Зинченко давно мог купить себе машину. Не хотел. По двум причинам. Он никогда не любил возню с моторами, со всем этим машинным нутром. Он терпеть не мог все механическое, электрическое, потому что не понимал и даже слегка боялся его. Погасший свет вызывал в нем злобу и легкий ужас оттого, что его могут попросить подойти к пробкам и починить их. Он неловко себя чувствовал рядом с умельцами, которые умеют и дрель держать в руках, и прокладки в водопроводе сменить, а потому и презирал их за «ловкость рук». Это была первая и, пожалуй, главная причина, почему у Зинченко не было своей машины. Была и другая… Зинченко нравилось, что его возили. Сколько бы лет ни садился он в поданную к порогу машину, он всегда испытывал легкое внутреннее восторженное дрожание. Он видел подобное же дрожание у владельцев собственных машин, понимая этот блаженный трепет владения, но свое состояние на их состояние не променял бы ни за что. Ибо считал: испокон веку такое тебе служение выше личного владения. Мысль не пришла сама по себе, такова была шкала ценностей мира, в котором он жил. В этой шкале было много чего, но прикрепленная машина стояла, пожалуй, на месте первом.
Сегодня, приехав домой не вовремя, он отпустил свою машину. И теперь бестолково и неумело пытался поймать такси. Возле него почему-то проезжали, не останавливаясь, и было унизительно топтаться посреди улицы. Казалось, все уставились и смеются, глядя на то, как все машины мимо, мимо…

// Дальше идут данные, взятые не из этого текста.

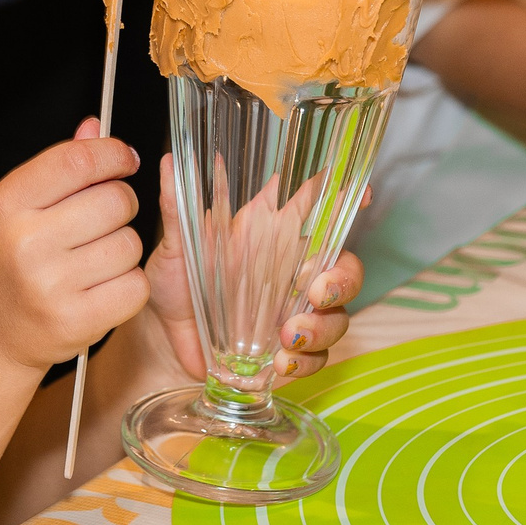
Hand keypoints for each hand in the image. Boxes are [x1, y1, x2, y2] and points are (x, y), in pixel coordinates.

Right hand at [0, 118, 146, 373]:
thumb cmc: (3, 261)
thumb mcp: (15, 207)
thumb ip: (57, 167)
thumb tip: (96, 126)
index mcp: (8, 204)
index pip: (78, 160)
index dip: (112, 153)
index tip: (124, 160)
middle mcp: (26, 242)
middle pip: (115, 200)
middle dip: (122, 203)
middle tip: (105, 218)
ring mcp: (50, 286)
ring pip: (130, 244)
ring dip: (123, 247)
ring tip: (95, 258)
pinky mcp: (75, 321)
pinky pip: (134, 286)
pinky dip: (128, 284)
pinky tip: (102, 287)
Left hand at [142, 157, 360, 383]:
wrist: (164, 336)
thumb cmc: (175, 281)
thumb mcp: (175, 245)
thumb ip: (177, 207)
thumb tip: (168, 162)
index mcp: (273, 235)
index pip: (320, 208)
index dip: (348, 197)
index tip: (362, 197)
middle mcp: (292, 270)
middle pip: (345, 267)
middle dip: (343, 280)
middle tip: (318, 293)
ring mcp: (295, 311)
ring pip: (339, 315)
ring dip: (322, 328)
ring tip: (287, 337)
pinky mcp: (289, 349)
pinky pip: (319, 357)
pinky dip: (306, 361)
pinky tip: (281, 363)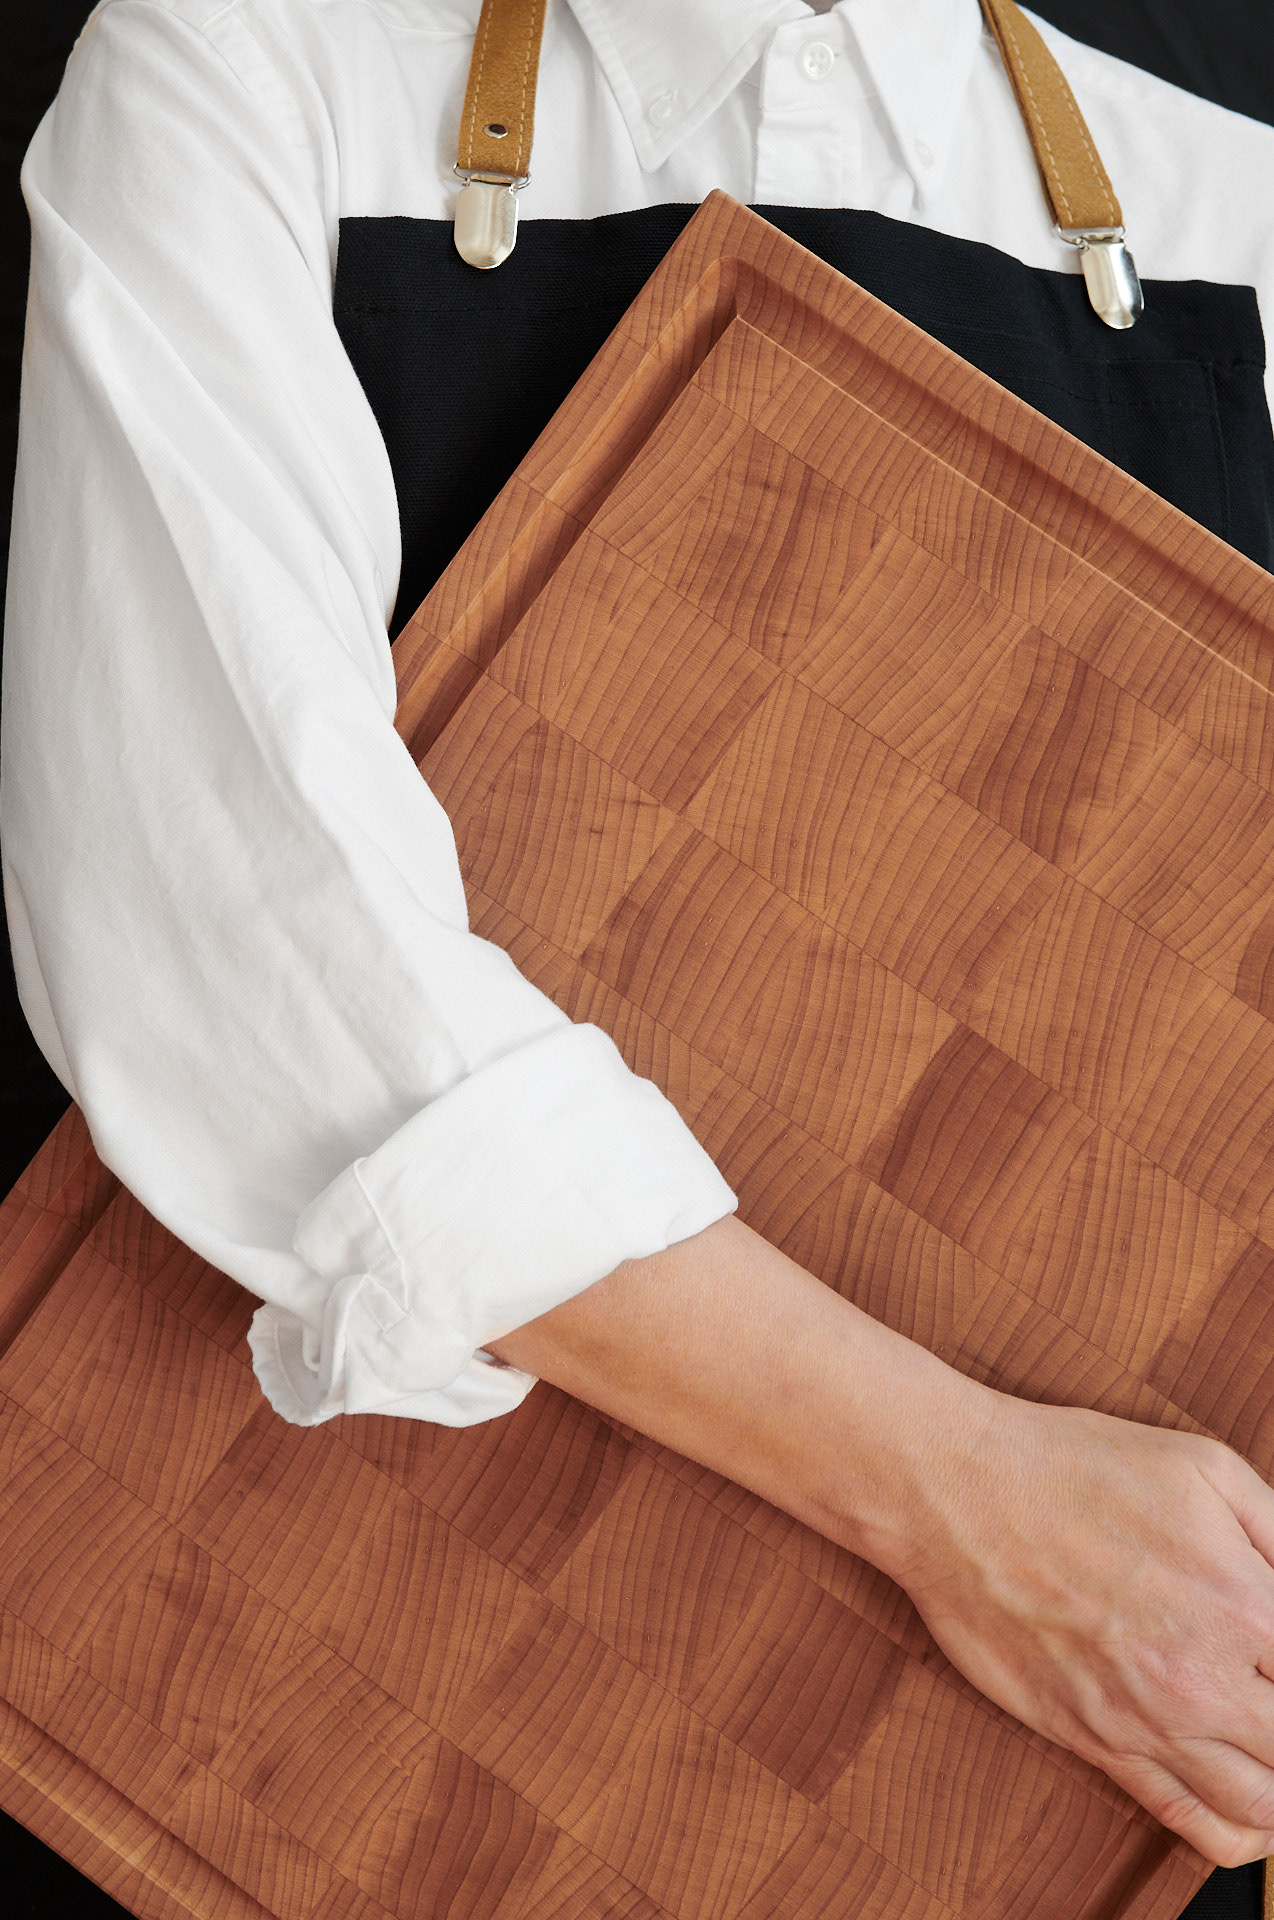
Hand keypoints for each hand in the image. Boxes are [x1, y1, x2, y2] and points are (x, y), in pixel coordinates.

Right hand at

Притормозила черная «Волга». Сразу было видно, чья-то служебная, и, судя по буквам и номеру, ведомства высокого. Зинченко с робостью сел в чужую машину. Внутри пахло хорошим хозяином. В зеркальце он поймал иронический шоферский прищур и почувствовал себя голым и понятым до конца: и куда едет, и зачем, и что думает. Пришлось даже сделать усилие, чтоб назвать адрес редакции Татьяны.
Машина легко, как-то даже нежно, тронулась с места, что не успокоило Зинченко, а, наоборот, повергло в панику.
… Сегодня утром к нему приходил сморчок в пиджаке, обсыпанном перхотью. Тихим, каким-то мышиным голосом он сказал ему, что должен разобраться с ним по поводу письма в Комитет народного контроля (копия в ОБХСС), в котором он, Зинченко, обвиняется в получении взятки в размере тысячи рублей от Брянцева Олега Константиновича, пенсионера, 1912 года рождения.
– Можете ознакомиться, – сказал мышиный человек, вынимая из папки письмо, отпечатанное на машинке с выскакивающим из строчки «д». Зинченко тогда на письмо не посмотрел, он хотел, пытался одним взглядом охватить содержимое всей папки в целом. Мелькнула «собачка» одного из провинциальных институтов, сверкнул золотистый бланк знакомого музея – все приметы его епархии.
– Чушь какая, – сказал он мышиному, – даже читать не хочу.
– Все-таки прочтите, – вежливо попросил тот. Обвинение ему, Зинченко, было толстым, страницы, как в насмешку, были сшиты белыми нитками, видимо, не было под рукой у Брянцева скрепок. Кстати, денег у него не было тоже. Он тогда сказал: ну хорошо, мы продадим библиотеку.
Началось все три года тому назад. Зинченко в своей приемной увидел старика и по тому, как застучало у него в висках, понял: он знает этого старика и почему-то не любит. Но вспоминать было некогда. Только когда тот, припадая на ногу, вошел (потом Зинченко узнал, что у Брянцева был инсульт), он вспомнил: это был директор той самой школы, где он жил в котельной, отец той девчонки, с которой ему не полагалось дышать одним воздухом.
Как все остро вспомнилось! Как заходило в нем сердце! Пришлось засунуть руку под пиджак и слегка прижать его, распаленно стучащее. Оказывается, он ничего не забыл! Стоял в ноздрях запах сырого подвала, звучал в ушах пронзительный голос про «мальчика из этой порочной котельной».
Как же посмел прийти к нему этот старик, как посмел что-то ему говорить! Зинченко вслушивался с трудом. Старик, оказывается, радовался, что из «его школы» вышли «такие люди», что он горд, счастлив и все такое прочее… Что сам он живет с семьей в деревне, потому что у жены – «Вы помните мою жену?» – всегда были слабые легкие и они всю жизнь держат коз и козье молоко – «Оно гуще – очень помогает…» Сам старик все время был на «ниве просвещения», пока не случился удар. «Я говорю удар, а не инсульт, потому что это точнее, не правда ли?»